Page MenuHomePhabricator

Canonical URL should include language variant
Open, HighPublic

Description

Language variants currently point to the same canonical URL. For example, on this page:

http://zh.wikipedia.org/zh-tw/%E6%B1%89%E8%AF%AD

...there is a rel=”canonical” pointing to
http://zh.wikipedia.org/wiki/%E6%B1%89%E8%AF%AD

This rel=”canonical” link asks search engines to index the Simplified Chinese page to represent the content on both pages, instead of separately indexing the Simplified Chinese and Traditional Chinese pages. Similar rel=”canonical” links are found on all zh-TW pages. Google is reporting that we see a similar problem on other Chinese (e.g. zh-SG) and Serbian content pages.

(this may be caused by the fix to bug 48402)


Version: 1.23.0
Severity: normal
See Also:
T53753: Links with language variants can't automatically jump to mobile sites
T71026: Canonical links may be in fallback encoding
T108443: Google doesn't honor canonical URLs of zh.wiki

Details

Reference
bz52429

Event Timeline

bzimport raised the priority of this task from to High.Nov 22 2014, 1:45 AM
bzimport set Reference to bz52429.

If I understand the semantic meaning of rel="canonical" correctly, what it does now is the expected behavior.

http://zh.wikipedia.org/wiki/%E6%B1%89%E8%AF%AD is not "the Simplified Chinese
page", but an automatically converted page based on requests (prefs for users and Accept-Language for anons). We want all these links to show up in Google search results instead of links specifying a particular variant.

However Google seems not respecting it and indexing links to pages in every variant, and we have to workaround it: https://zh.wikipedia.org/w/index.php?title=MediaWiki:Gadget-variant-link-fix.js

Currently Google seems to mainly index /zh/ links instead of /wiki/'s (which is unexpected). /zh-tw/ or /zh-cn/'s are not indexed as expected though.
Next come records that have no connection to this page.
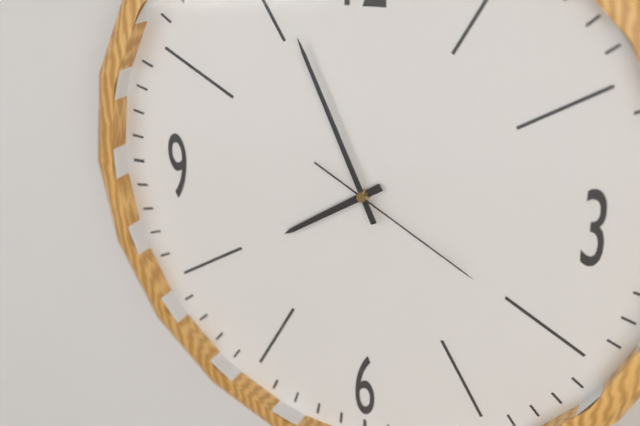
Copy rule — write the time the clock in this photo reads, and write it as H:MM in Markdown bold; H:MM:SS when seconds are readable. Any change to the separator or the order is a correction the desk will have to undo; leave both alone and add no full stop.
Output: **7:56:20**
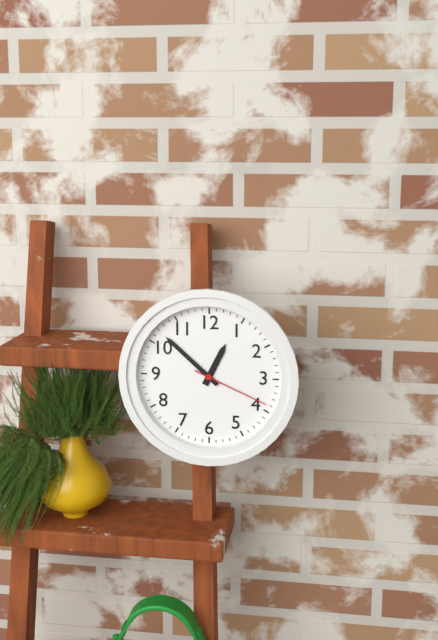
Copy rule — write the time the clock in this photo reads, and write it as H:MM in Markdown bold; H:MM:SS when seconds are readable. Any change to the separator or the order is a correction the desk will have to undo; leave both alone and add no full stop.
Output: **12:52:19**
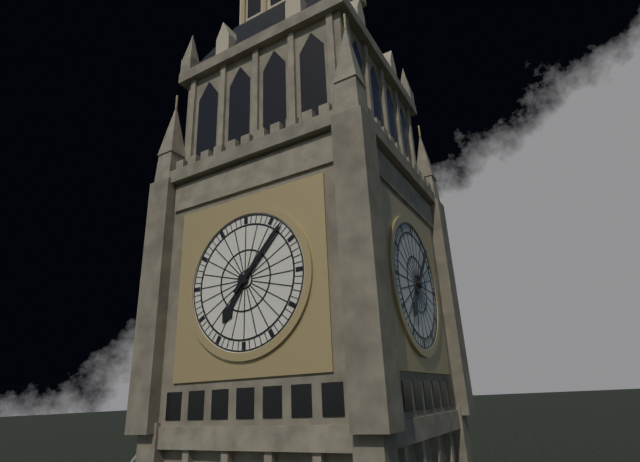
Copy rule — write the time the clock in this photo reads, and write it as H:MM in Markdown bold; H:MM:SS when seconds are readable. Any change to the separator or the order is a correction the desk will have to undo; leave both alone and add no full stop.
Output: **7:07**
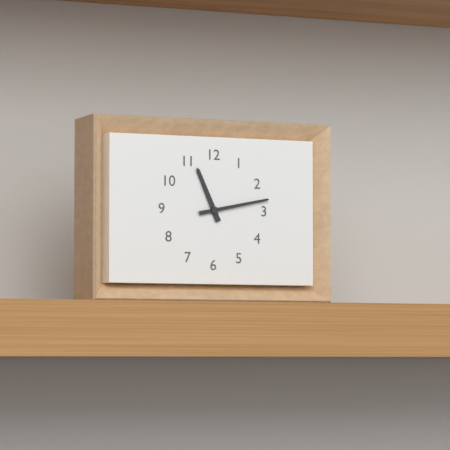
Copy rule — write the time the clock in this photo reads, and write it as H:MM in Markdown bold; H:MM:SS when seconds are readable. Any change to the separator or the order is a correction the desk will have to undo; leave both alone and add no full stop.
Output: **11:13**
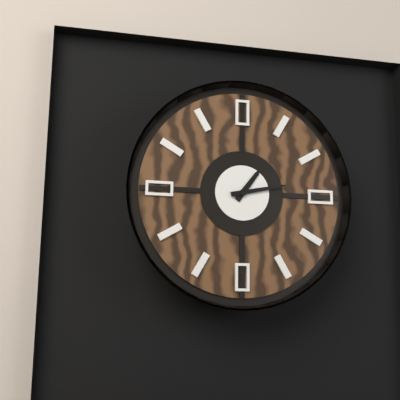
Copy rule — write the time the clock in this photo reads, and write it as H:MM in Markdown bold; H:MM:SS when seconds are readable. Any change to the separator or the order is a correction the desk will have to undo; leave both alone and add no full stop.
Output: **1:13**
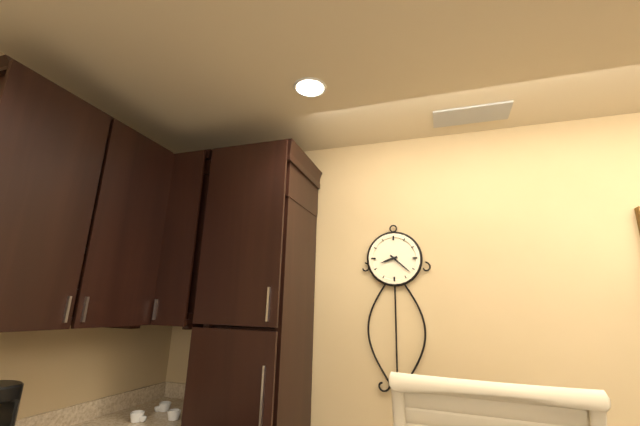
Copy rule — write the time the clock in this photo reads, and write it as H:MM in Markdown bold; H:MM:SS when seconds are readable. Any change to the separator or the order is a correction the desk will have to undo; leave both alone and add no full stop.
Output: **8:22**
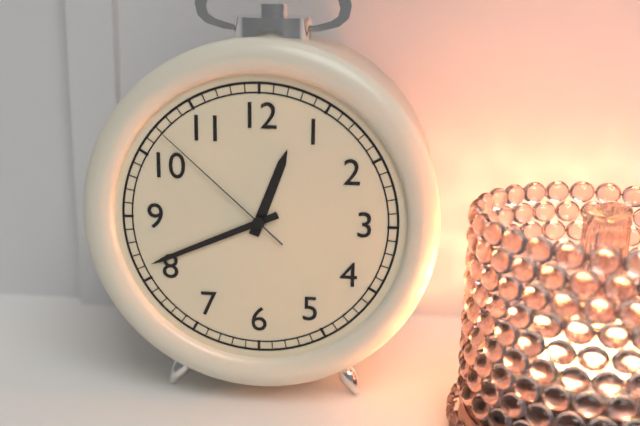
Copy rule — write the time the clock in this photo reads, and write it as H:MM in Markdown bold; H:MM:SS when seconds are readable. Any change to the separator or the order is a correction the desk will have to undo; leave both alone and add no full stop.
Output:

RobLa: So should this still be high priority wrt Liangent's comment 1 here?

If still high priority:
Tim: Do you plan to work on this at some point?

(In reply to Andre Klapper from comment #3)

RobLa: So should this still be high priority wrt Liangent's comment 1 here?
If still high priority:
Tim: Do you plan to work on this at some point?

I guess Tim is just the default CC, but actually this issue seems not Wikimedia-specific.

Change 154240 had a related patch set uploaded by Tim Starling:
Don't send rel=canonical to variant-neutral page

https://gerrit.wikimedia.org/r/154240

Change 154240 merged by jenkins-bot:
Don't send rel=canonical to variant-neutral page

https://gerrit.wikimedia.org/r/154240

All patches mentioned in this report were merged or abandoned - is there more work left to do here (if yes: please reset the bug report status to NEW or ASSIGNED), or can you close this ticket as RESOLVED FIXED?

(In reply to Rob Lanphier from comment #0)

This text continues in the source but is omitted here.